The political "solution" is Universal Basic Income (UBI) as a means of supporting consumption.
But supporting the consumption of essentials doesn't magically incentivize innovation or the
expansion of capacity and real-world production.
Meanwhile, the Federal Reserve will continue giving unlimited
"free money" to corporations and financiers to increase the concentration of financial and
political power in the hands of the few at the expense of the many. This fuels the dominance
of corporations and financiers and increases the risks of monetary over-reach, which introduces
the potential for a non-linear sudden and unpredictable explosion of monetary-driven inflation.
All of this sets the stage for both monetary and scarcity inflation.

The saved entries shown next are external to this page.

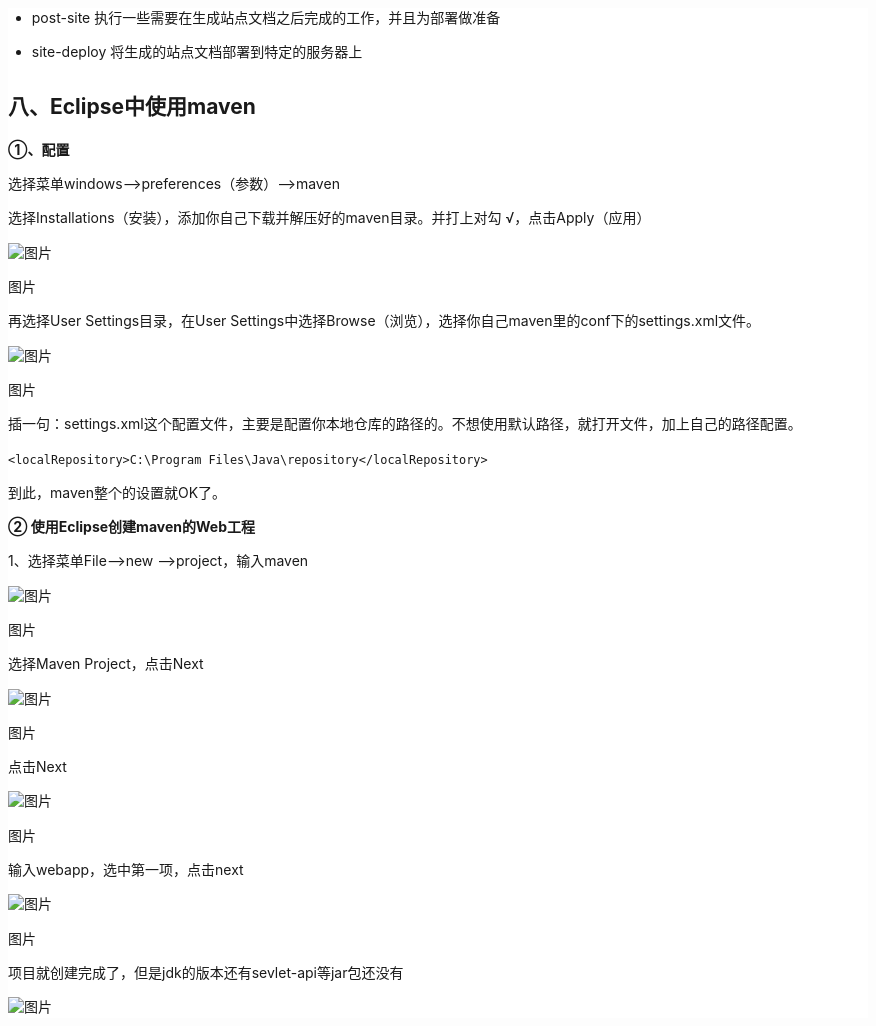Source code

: *   post-site 执行一些需要在生成站点文档之后完成的工作，并且为部署做准备
    
*   site-deploy 将生成的站点文档部署到特定的服务器上
    

## 八、Eclipse中使用maven

**①、配置**

选择菜单windows-->preferences（参数）-->maven

选择Installations（安装），添加你自己下载并解压好的maven目录。并打上对勾 √，点击Apply（应用）

![图片](/Users/jiusonghuang/pic-md/20220122173317)

图片

再选择User Settings目录，在User Settings中选择Browse（浏览），选择你自己maven里的conf下的settings.xml文件。

![图片](/Users/jiusonghuang/pic-md/20220122173327)

图片

插一句：settings.xml这个配置文件，主要是配置你本地仓库的路径的。不想使用默认路径，就打开文件，加上自己的路径配置。

`<localRepository>C:\Program Files\Java\repository</localRepository>   `

到此，maven整个的设置就OK了。

**② 使用Eclipse创建maven的Web工程**

1、选择菜单File-->new -->project，输入maven

![图片](/Users/jiusonghuang/pic-md/20220122173340)

图片

选择Maven Project，点击Next

![图片](/Users/jiusonghuang/pic-md/20220122173348)

图片

点击Next

![图片](/Users/jiusonghuang/pic-md/20220122173356)

图片

输入webapp，选中第一项，点击next

![图片](/Users/jiusonghuang/pic-md/20220122173405)

图片

项目就创建完成了，但是jdk的版本还有sevlet-api等jar包还没有

![图片](/Users/jiusonghuang/pic-md/20220122173416)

Monopolies and cartels
are free to exploit their stranglehold on the nation by jacking up prices and reducing quality
(while the bought-and-paid-for political class theatrically wrings their hands while skimming millions in
campaign contributions). This is rabidly inflationary.
Since there are few incentives to expand real-world capacity and production, this sets the stage for
scarcities in essentials and non-essentials alike. With Peak Globalization in the rearview
mirror, the deflationary forces of globalization are ebbing.
The fly in the ointment is speculative bubbles always pop. All the inflation in
the system has flowed into excessive speculation, which has inflated unprecedented bubbles across
most asset classes. When these all pop, the results are deflationary as the wealth effect
reverses and over-leveraged corporations default and/or go bankrupt.
I marked up this chart of the S&P 500 about a year ago, and since then the market crashed and then
soared to new highs (SPX 3,826). The basic message here is extremes get more extreme until the
rocket runs out of fuel--something the consensus now claims is "impossible."
The consensus is that asset inflation is unstoppable and forever. History begs to differ.